#### [Text block]
══════════

He goes on to say that investigators must move past apparent/obvious/active causes down to latent/organizational causes. We armchair investigators are fond of citing the old saying that an accident results from a chain of events and breaking any link in that chain can prevent the accident. But that ignores the fact that the “something” that started the entire sequence of events could very well be an inciting event that will strike again.
For more about this, see: Windshear.
Going beyond the pilot to find the "root cause"
To cite an extreme example, in 1975, Eastern Air Lines Flight 66, a Boeing 727, crashed at New York-John F. Kennedy International Airport, New York (KJFK) after encountering what was then called “adverse winds associated with a very strong thunderstorm,” something we now call windshear. The National Transportation Safety Board cited the crew’s “delayed recognition and correction of the high descent rate” as contributory factors but in general found the cause to be those adverse winds. We cannot very well say the weather failed to be conducive to flying and saying the pilots failed in this instance would do little to prevent recurrence. It is telling that only a year before the Eastern Air Lines crash, a Pan American World Airways Boeing 707 crashed in Pago Pago due to “destabilizing wind changes.”
As a trained accident investigator, I would have written the 1975 Eastern Air Lines probable cause as follows: We as an industry failed to fully understand previous accidents attributed to “destabilizing wind changes” and then we failed to train pilots to recognize and avoid conditions conducive to windshear.
Even when pilot error seems obviously to blame, citing it as the root cause can obscure what needs to be fixed. If you say a crash was caused by pilot error the solution seems very easy indeed: don’t make that error. And yet that error happens again and again.
For more about Six Sigma, see Chapter 16 of Faster, Better, Cheaper, by Christoph Roser.
Pilot errors are caused by non-perfect pilots
Errors in a dynamic environment like aviation are inevitable. Popular management programs that seek perfection in manufacturing processes can have adverse effects in a cockpit. We are not in the business of producing widgets, after all. The trendy “Six Sigma” program, for example, gets its name by trying to keep production within six standard deviations of the process means. In statistical terms, one standard deviation is known by the Greek symbol sigma, σ, and 6σ equates to an accuracy rate of 99.99966%. Expecting that from machines whose only task is to repeatedly produce hundreds of thousands of light bulbs, for example, might be possible.
But given the quantity and diversity of decision making expected of a professional pilot on even the most routine flights, perfection is simply not possible. Pilot qualifications and experience levels can help, but will not bridge the gap between good and perfect. Once you add in the complications of fatigue, weather, other airplanes, and aircraft malfunctions, even the most idealistic academic will have to agree that Six Sigma is better left in the classroom.

══════════

#### [Task directions]
Copy out the accident investigation text starting at "Pilot errors are" and ending at "might be possible.", swapping "widgets" for "gadgets". The listing that comes next is separate material from the accident investigation text.

══════════

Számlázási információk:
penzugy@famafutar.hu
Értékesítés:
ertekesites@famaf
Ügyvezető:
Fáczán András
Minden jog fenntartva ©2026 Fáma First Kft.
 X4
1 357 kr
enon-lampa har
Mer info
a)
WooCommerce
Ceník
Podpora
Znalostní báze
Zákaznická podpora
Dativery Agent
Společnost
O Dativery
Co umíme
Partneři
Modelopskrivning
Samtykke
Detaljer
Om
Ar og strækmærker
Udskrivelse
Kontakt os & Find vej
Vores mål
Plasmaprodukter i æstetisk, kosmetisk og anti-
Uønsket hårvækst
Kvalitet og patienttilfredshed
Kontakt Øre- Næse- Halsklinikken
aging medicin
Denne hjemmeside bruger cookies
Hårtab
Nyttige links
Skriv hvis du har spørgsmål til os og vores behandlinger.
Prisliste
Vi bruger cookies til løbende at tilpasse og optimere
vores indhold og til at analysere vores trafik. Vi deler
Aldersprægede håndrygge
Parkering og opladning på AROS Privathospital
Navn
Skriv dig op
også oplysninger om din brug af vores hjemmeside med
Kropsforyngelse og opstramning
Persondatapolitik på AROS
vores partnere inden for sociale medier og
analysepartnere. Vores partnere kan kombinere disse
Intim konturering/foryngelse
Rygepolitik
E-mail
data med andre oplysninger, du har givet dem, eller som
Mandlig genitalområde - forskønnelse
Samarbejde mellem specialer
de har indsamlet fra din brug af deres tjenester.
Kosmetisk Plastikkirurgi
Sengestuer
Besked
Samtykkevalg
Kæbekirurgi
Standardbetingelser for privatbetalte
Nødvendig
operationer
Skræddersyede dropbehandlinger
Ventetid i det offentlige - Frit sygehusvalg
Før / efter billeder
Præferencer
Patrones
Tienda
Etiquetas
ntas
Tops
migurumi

══════════

#### [Exercise output]
Pilot errors are caused by non-perfect pilots
Errors in a dynamic environment like aviation are inevitable. Popular management programs that seek perfection in manufacturing processes can have adverse effects in a cockpit. We are not in the business of producing gadgets, after all. The trendy “Six Sigma” program, for example, gets its name by trying to keep production within six standard deviations of the process means. In statistical terms, one standard deviation is known by the Greek symbol sigma, σ, and 6σ equates to an accuracy rate of 99.99966%. Expecting that from machines whose only task is to repeatedly produce hundreds of thousands of light bulbs, for example, might be possible.